T: You hear that on ‘Cruel Summer’ too, which embraces the dichotomies of a hidden relationship. Traditional associations of summer are subverted: it’s ‘cruel’, mostly depicted at ‘night’, and gives way to feelings of ‘blue’. If on ‘Red’, “losing him was blue” and “loving him was red”, here red has brutal associations, as “If I bleed, you’ll be the last to know”.

 

A: The torturous relationship of this song reminds me of Romeo and Juliet, whose story Swift famously rewrote in ‘Love Story’. ‘Cruel Summer’ paints a more disturbing picture. If Juliet was waiting breezily “on a balcony in the summer air”, here the older Swift is desperately “always waiting for you to be waiting below”. When she “sn[eaks] in through the garden gate” it is, ominously, “to seal [her] fate”. ‘Cruel Summer’ restores the tragedy that she’d excised on ‘Love Story’. Lover often characterises relationships as violent, but the end of the album resolves this trope. On the final track, ‘Daylight’, she rejects the intertwining of violence and affection, singing “threw out our cloaks and our daggers because it’s morning now.” 

 

T: “It’s brighter now,” and a great note to end on!
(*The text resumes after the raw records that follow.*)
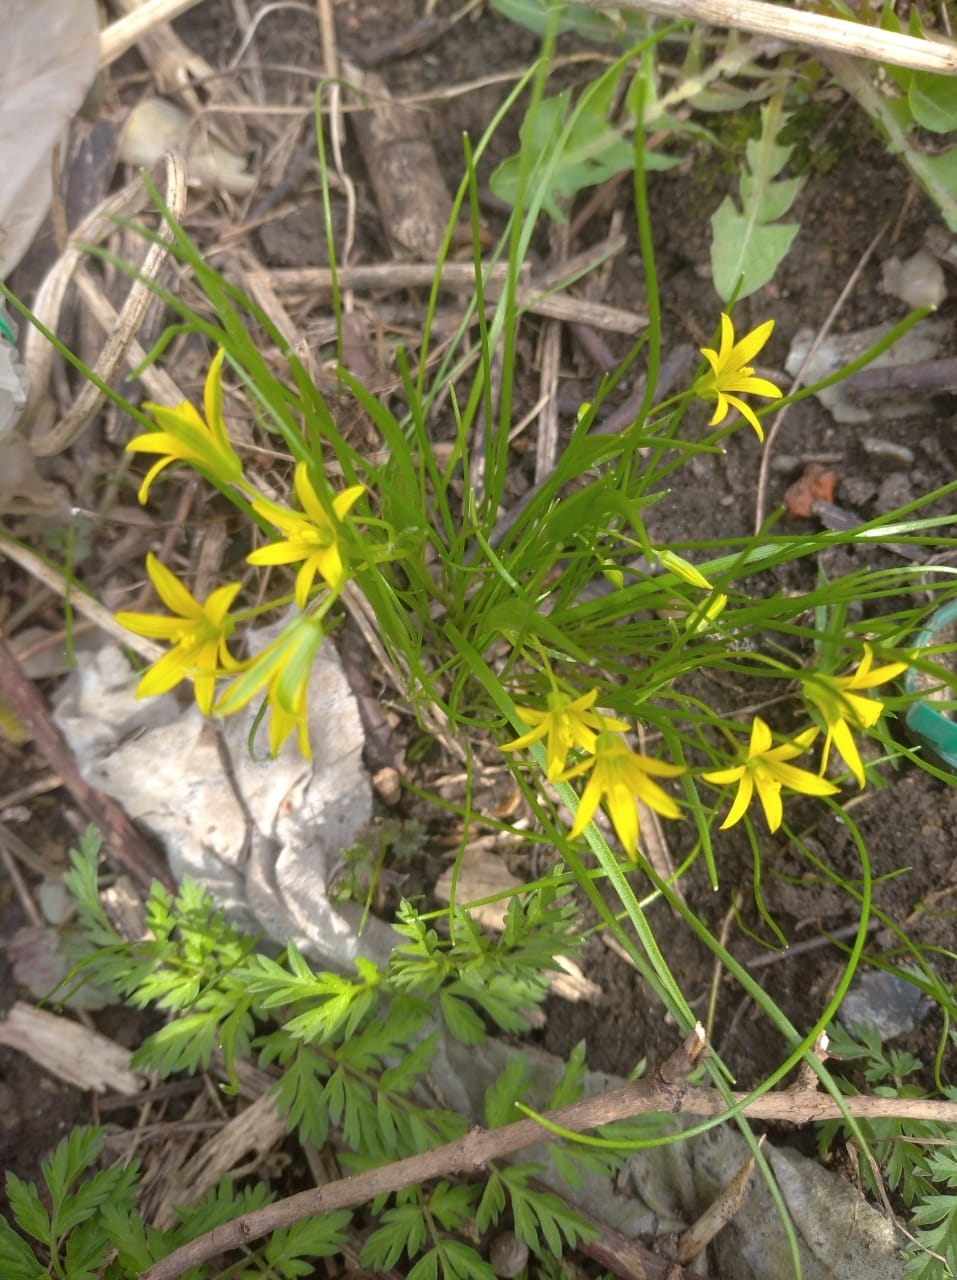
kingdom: Plantae
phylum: Tracheophyta
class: Liliopsida
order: Liliales
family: Liliaceae
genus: Gagea
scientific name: Gagea minima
While we haven’t talked about “the things [we] hate” on this album, and there certainly are things to dislike here, it’s still a great album. Fingers crossed the next single is ‘Cruel Summer’!

 

A: I am a major reputation defender, and while it may still be my favourite album to listen to, Lover’s coming close. It may be an overstatement to say “there’s nothing like this”, but the album reconsiders the past and points towards a “golden” future. While it’s not golden, ‘Paper Rings’ would also make for a great next single. Darling, it’s the one I want!